>> start Text block

Lightning and swimming pools

At my local swimming pool the lifegaurd makes everyone get out of the pool during thunderstorms because of a belief that the danger of lightning to people in a swimming pool is greater than the danger to people outside of the pool. Is there evidence to support this belief? Has anyone swimming in a pool ever been struck by lightning? Is it in fact safer during a thunderstorm to be standing near a swimming pool than to be
swimming in it?

I don’t think the original plan was to get out of the pool and stand wet outside in the open air like skin-covered lightning rods. you get out of the pool and go inside!


The only thing a nonconformist hates more than a conformist is another nonconformist who does not conform to the prevailing standards of nonconformity.

I would assume the lifeguard would also tell the people in the pool to go inside as well. I can’t imagine that standing in a big pool of water is beneficial to your health when electricity is present.

>> end Text block
>> start Data excerpt

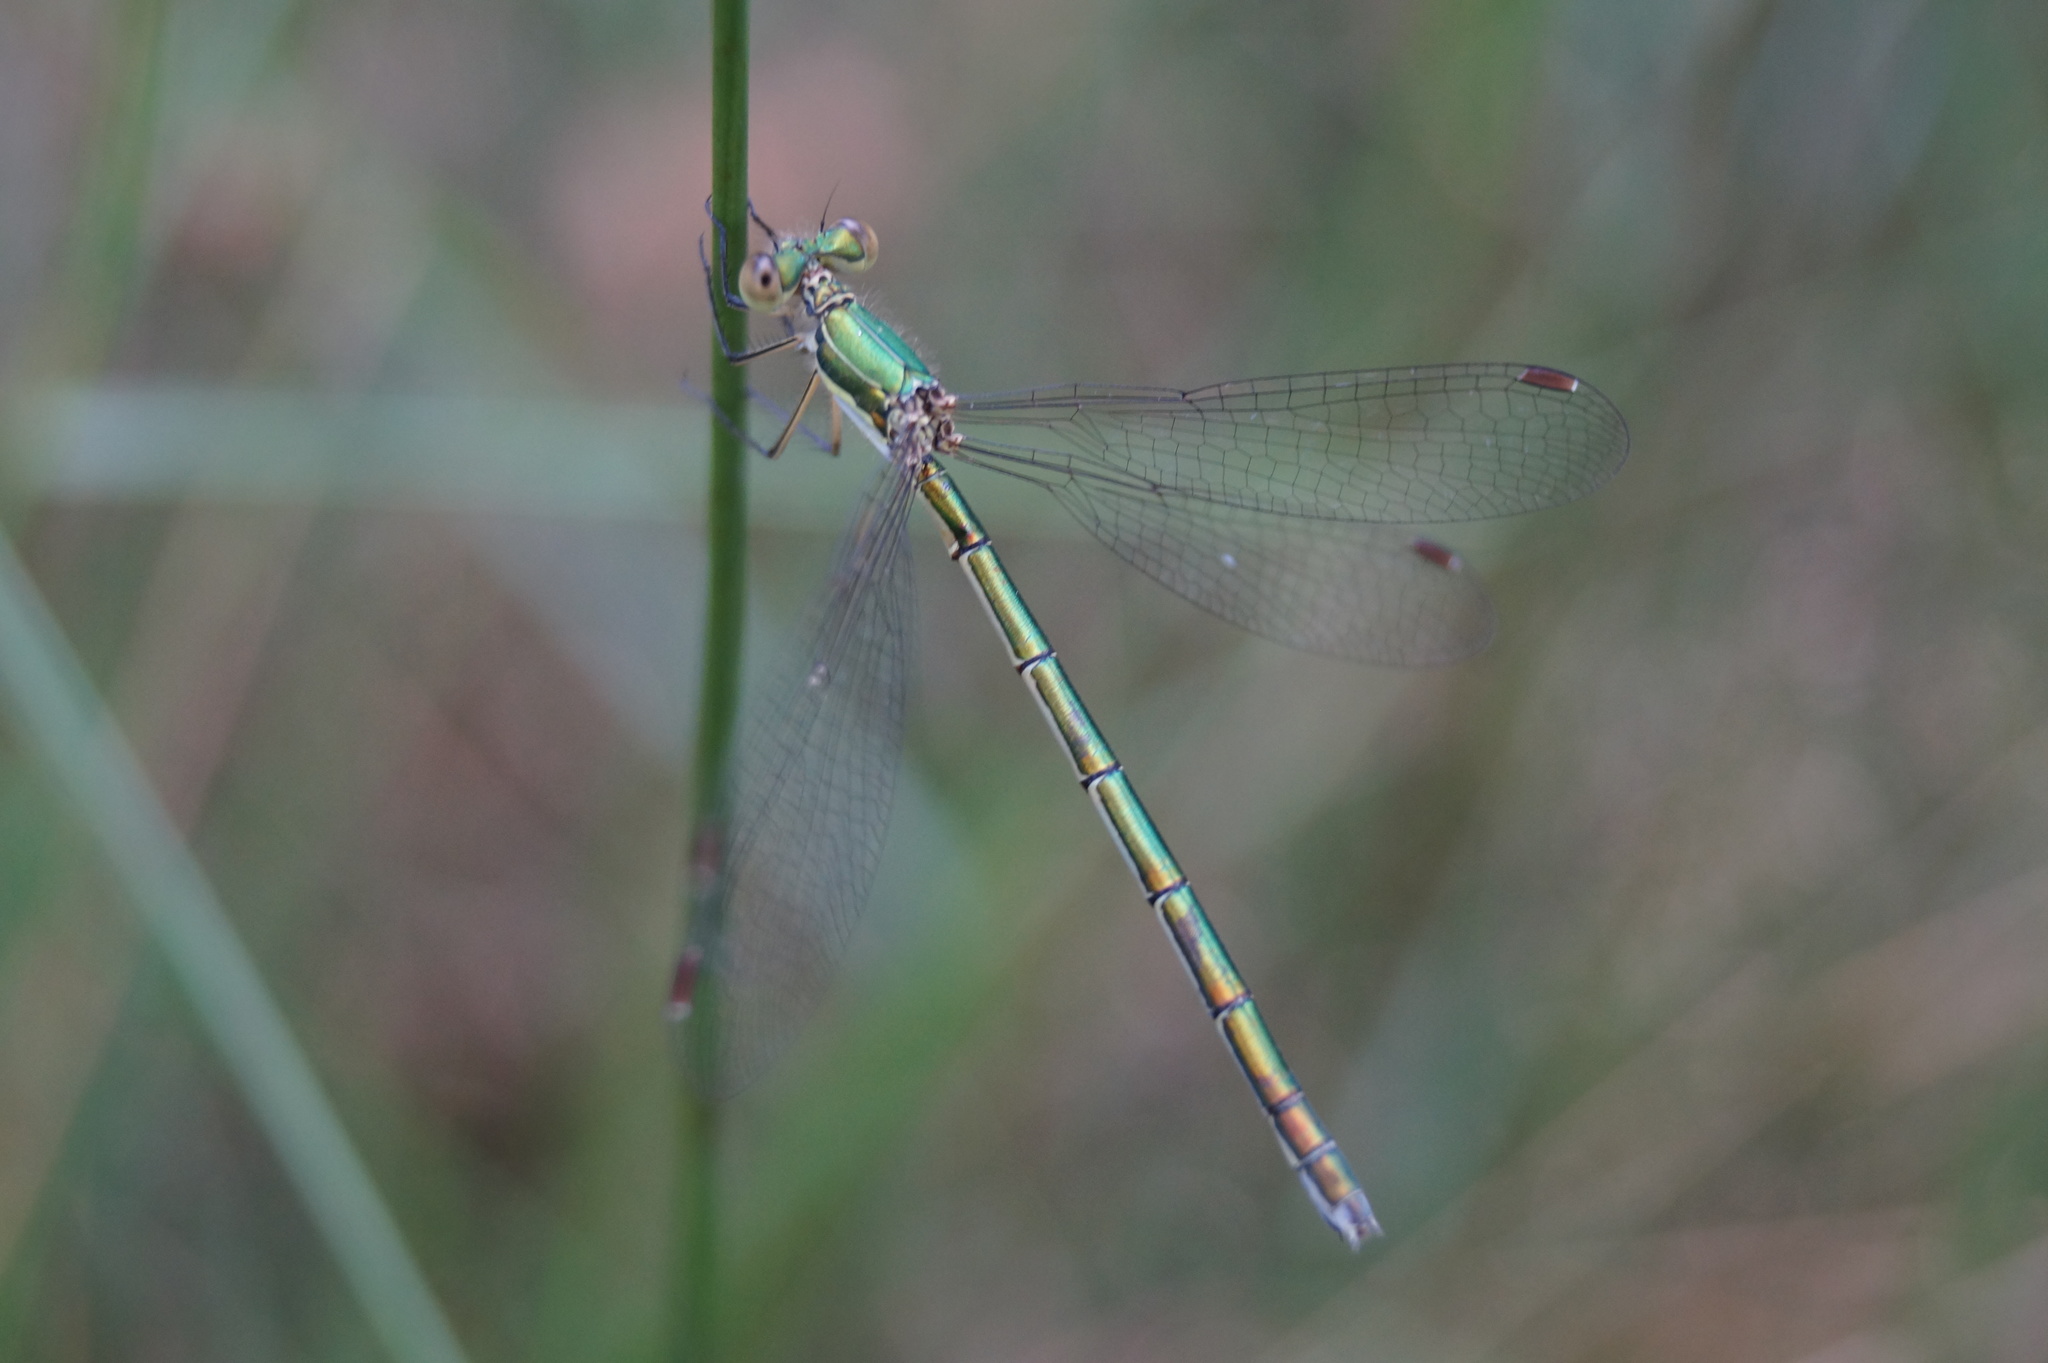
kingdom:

>> end Data excerpt

Repeat word for word the part of the text on lightning and swimming pools starting with "I don’t think" and going on through "electricity is present.".

I don’t think the original plan was to get out of the pool and stand wet outside in the open air like skin-covered lightning rods. you get out of the pool and go inside!


The only thing a nonconformist hates more than a conformist is another nonconformist who does not conform to the prevailing standards of nonconformity.

I would assume the lifeguard would also tell the people in the pool to go inside as well. I can’t imagine that standing in a big pool of water is beneficial to your health when electricity is present.